» Document segment
David Gordo

Personal information
- Full name: Juan David Gordo Mansilla
- Date of birth: 2 February 1970 (age 55)
- Place of birth: Alcalá de Henares, Spain

Team information
- Current team: Spain U21 (manager)

Managerial career
- Years: Team
- Real Madrid (youth)
- 1998–2000: Atlético Pinto
- 2000–2002: Móstoles
- 2002–2004: Alcalá
- 2005–2006: Alcorcón
- 2007–2009: Leganés
- 2009–2010: Vallecas
- 2010–2011: Atlético Pinto (youth)
- 2011–2013: Collado Villalba
- 2014–2015: Atlético Pinto (youth)
- 2018: Spain U16
- 2018–2021: Spain U17
- 2018–2019: Spain U18
- 2021–2022: Spain U16
- 2022–2023: Oman U20
- 2023–2025: Spain U21 (assistant)
- 2023–2025: Spain U16
- 2025–: Spain U21

= David Gordo =

Spanish football manager (born 1970)

Juan David Gordo Mansilla (born 2 February 1970) is a Spanish football manager, currently in charge of the Spain national under-21 team.

» Available data
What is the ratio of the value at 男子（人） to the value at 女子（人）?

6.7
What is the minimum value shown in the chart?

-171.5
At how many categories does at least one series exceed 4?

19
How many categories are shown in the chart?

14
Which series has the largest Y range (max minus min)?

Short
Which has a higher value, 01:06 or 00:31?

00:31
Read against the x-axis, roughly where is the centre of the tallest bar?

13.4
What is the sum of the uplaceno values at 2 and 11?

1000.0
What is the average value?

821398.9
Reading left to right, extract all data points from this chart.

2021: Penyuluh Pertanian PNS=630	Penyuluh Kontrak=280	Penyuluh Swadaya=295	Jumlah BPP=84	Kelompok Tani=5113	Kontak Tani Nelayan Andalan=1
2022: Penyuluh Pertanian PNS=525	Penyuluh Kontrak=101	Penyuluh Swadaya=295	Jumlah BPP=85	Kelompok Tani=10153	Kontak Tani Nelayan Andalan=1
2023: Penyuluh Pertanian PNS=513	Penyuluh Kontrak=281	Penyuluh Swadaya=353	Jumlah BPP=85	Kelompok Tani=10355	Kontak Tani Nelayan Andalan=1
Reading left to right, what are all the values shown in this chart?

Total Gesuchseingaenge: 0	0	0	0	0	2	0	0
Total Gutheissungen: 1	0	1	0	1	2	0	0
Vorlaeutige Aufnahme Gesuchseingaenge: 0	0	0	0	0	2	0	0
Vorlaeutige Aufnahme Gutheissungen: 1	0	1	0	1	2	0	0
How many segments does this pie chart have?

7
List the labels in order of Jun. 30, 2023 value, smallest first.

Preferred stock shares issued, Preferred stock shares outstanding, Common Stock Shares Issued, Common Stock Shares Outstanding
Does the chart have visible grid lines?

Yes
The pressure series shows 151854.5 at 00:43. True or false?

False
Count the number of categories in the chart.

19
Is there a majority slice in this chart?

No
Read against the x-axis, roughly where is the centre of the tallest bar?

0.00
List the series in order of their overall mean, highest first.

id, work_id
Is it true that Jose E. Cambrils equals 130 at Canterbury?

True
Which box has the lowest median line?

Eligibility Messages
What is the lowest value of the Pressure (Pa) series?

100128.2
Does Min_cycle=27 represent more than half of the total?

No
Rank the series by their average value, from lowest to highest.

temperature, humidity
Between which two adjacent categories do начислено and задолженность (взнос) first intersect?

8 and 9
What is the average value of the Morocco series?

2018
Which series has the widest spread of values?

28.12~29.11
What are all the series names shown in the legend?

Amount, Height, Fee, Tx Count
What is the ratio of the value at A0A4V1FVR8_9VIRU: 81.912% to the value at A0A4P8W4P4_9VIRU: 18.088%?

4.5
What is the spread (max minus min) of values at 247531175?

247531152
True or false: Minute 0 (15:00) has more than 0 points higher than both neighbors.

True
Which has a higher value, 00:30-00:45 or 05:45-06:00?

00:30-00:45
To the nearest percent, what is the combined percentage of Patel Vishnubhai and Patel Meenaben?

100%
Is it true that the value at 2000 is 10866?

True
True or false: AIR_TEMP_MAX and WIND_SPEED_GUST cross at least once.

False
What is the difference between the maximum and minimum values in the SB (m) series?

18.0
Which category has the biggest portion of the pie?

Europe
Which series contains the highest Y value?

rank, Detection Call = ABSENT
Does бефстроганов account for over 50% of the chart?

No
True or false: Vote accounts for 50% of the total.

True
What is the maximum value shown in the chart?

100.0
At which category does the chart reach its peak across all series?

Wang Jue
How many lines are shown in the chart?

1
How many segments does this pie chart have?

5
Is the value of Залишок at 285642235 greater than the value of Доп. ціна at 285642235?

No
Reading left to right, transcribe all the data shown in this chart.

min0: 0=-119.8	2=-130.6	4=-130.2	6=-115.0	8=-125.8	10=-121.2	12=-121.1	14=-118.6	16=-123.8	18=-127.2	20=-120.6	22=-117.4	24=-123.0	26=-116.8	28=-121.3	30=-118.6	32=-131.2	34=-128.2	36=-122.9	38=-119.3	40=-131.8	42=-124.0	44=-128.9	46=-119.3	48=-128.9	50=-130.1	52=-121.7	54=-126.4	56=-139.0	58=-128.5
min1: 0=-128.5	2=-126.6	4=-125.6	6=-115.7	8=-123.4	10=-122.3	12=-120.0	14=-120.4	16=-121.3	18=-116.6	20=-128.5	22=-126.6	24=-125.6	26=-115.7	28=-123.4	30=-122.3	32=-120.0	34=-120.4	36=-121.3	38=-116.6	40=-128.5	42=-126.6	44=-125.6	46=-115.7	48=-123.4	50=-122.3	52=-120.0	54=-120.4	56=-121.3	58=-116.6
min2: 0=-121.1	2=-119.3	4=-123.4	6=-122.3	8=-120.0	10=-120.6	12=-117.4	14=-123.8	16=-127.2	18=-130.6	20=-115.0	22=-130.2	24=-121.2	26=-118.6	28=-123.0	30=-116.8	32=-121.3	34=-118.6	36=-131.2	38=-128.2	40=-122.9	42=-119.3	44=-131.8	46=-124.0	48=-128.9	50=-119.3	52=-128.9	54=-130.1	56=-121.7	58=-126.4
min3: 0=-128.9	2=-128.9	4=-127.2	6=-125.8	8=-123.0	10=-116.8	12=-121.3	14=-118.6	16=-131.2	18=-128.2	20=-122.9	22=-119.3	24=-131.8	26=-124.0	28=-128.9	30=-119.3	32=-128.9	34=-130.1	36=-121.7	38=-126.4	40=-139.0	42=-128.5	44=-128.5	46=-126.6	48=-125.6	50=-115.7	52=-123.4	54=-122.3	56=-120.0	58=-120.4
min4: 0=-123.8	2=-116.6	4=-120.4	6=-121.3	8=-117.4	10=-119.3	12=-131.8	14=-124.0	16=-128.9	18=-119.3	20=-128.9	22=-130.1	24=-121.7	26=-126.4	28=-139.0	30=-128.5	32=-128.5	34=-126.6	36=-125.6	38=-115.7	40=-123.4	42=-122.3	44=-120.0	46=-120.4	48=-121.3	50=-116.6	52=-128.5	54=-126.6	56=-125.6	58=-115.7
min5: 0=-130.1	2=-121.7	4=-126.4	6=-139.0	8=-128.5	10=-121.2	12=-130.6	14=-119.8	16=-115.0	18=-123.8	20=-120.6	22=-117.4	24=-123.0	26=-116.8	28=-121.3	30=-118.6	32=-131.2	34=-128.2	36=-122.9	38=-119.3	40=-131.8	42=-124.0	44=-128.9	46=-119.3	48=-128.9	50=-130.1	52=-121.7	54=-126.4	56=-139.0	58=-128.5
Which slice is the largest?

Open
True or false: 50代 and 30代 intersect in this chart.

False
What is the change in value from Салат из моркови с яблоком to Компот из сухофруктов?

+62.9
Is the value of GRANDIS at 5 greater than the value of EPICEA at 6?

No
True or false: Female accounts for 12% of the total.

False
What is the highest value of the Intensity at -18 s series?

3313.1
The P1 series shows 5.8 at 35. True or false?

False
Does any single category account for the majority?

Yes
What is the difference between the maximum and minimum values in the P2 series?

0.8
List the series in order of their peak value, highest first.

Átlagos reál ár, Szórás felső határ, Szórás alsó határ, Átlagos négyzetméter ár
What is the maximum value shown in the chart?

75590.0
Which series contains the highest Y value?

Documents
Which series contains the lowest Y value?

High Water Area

» What the exercise asks
Repeat the David Gordo profile in full, word for word. None of the rows have anything to do with the David Gordo profile.

» Exercise result
David Gordo

Personal information
- Full name: Juan David Gordo Mansilla
- Date of birth: 2 February 1970 (age 55)
- Place of birth: Alcalá de Henares, Spain

Team information
- Current team: Spain U21 (manager)

Managerial career
- Years: Team
- Real Madrid (youth)
- 1998–2000: Atlético Pinto
- 2000–2002: Móstoles
- 2002–2004: Alcalá
- 2005–2006: Alcorcón
- 2007–2009: Leganés
- 2009–2010: Vallecas
- 2010–2011: Atlético Pinto (youth)
- 2011–2013: Collado Villalba
- 2014–2015: Atlético Pinto (youth)
- 2018: Spain U16
- 2018–2021: Spain U17
- 2018–2019: Spain U18
- 2021–2022: Spain U16
- 2022–2023: Oman U20
- 2023–2025: Spain U21 (assistant)
- 2023–2025: Spain U16
- 2025–: Spain U21

= David Gordo =

Spanish football manager (born 1970)

Juan David Gordo Mansilla (born 2 February 1970) is a Spanish football manager, currently in charge of the Spain national under-21 team.